Exposing Provenance Metadata Using Different RDF Models
Gang Fu, Evan Bolton, N\'uria Queralt Rosinach, Laura I. Furlong, Vinh, Nguyen, Amit Sheth, Olivier Bodenreider, Michel Dumontier

TL;DR
This paper evaluates different RDF models for exposing provenance metadata in life sciences, analyzing redundancy, efficiency, and query performance across multiple RDF stores to improve scientific data interoperability.
Contribution
It compares the suitability of N-ary, Singleton Property, and Nanopublication RDF models for large, redundant life science provenance data, considering performance and storage efficiency.
Findings
Query performance varies with RDF store and model.
Provenance redundancy is significant in life sciences data.
Model choice impacts querying efficiency.
Abstract
A standard model for exposing structured provenance metadata of scientific assertions on the Semantic Web would increase interoperability, discoverability, reliability, as well as reproducibility for scientific discourse and evidence-based knowledge discovery.

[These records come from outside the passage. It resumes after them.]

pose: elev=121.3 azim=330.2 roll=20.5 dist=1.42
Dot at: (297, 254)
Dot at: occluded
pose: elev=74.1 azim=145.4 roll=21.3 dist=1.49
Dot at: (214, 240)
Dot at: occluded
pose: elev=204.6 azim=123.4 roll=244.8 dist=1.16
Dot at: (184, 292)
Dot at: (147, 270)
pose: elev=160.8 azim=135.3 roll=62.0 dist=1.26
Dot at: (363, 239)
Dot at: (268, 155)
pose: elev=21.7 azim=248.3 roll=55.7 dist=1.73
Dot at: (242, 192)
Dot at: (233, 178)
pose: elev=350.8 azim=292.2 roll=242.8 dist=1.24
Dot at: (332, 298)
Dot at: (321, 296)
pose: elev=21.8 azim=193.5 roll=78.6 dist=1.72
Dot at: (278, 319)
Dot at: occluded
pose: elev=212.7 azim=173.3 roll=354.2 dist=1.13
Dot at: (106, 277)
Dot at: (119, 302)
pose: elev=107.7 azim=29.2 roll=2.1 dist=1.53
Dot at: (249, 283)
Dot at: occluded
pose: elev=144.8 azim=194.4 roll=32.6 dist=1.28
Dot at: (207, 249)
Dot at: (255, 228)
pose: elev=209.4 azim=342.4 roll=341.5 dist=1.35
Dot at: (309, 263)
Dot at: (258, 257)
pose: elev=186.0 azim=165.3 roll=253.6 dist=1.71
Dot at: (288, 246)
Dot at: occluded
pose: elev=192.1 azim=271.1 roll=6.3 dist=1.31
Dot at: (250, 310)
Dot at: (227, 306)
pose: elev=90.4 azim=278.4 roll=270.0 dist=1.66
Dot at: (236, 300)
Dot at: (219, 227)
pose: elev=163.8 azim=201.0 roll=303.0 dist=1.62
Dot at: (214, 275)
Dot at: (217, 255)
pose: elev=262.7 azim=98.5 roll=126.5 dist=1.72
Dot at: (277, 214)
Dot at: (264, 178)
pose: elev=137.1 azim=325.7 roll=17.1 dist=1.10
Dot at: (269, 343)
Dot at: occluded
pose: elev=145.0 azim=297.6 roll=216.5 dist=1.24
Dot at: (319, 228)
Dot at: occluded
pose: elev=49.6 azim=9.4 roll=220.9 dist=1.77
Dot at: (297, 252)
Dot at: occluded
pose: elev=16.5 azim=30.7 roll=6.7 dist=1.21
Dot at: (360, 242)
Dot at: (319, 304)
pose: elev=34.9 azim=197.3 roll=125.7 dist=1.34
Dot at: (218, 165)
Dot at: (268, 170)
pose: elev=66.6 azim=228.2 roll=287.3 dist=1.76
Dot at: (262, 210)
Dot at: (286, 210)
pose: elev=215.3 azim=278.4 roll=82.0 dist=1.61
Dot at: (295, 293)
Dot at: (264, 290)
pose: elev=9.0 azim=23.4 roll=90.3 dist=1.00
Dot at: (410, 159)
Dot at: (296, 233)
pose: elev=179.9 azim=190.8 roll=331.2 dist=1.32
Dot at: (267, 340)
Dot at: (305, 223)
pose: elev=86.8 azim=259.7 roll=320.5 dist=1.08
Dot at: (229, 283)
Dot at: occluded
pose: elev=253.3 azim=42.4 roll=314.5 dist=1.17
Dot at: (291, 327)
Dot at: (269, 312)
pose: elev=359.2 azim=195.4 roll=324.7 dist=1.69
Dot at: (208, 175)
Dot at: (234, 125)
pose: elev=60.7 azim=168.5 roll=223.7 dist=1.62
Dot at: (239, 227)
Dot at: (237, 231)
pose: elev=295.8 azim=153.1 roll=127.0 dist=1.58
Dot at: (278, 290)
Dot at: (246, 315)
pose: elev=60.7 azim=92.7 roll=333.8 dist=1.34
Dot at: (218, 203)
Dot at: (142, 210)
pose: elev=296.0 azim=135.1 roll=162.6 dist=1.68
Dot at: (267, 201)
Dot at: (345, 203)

Several Resource Description Framework (RDF) models have been proposed to track provenance. However, provenance metadata may not only be verbose, but also significantly redundant. Therefore, an appropriate RDF provenance model should be efficient for publishing, querying, and reasoning over Linked Data. In the present work, we have collected millions of pairwise relations between chemicals, genes, and diseases from multiple data sources, and demonstrated the extent of redundancy of provenance information in the life science domain. We also evaluated the suitability of several RDF provenance models for this crowdsourced data set,…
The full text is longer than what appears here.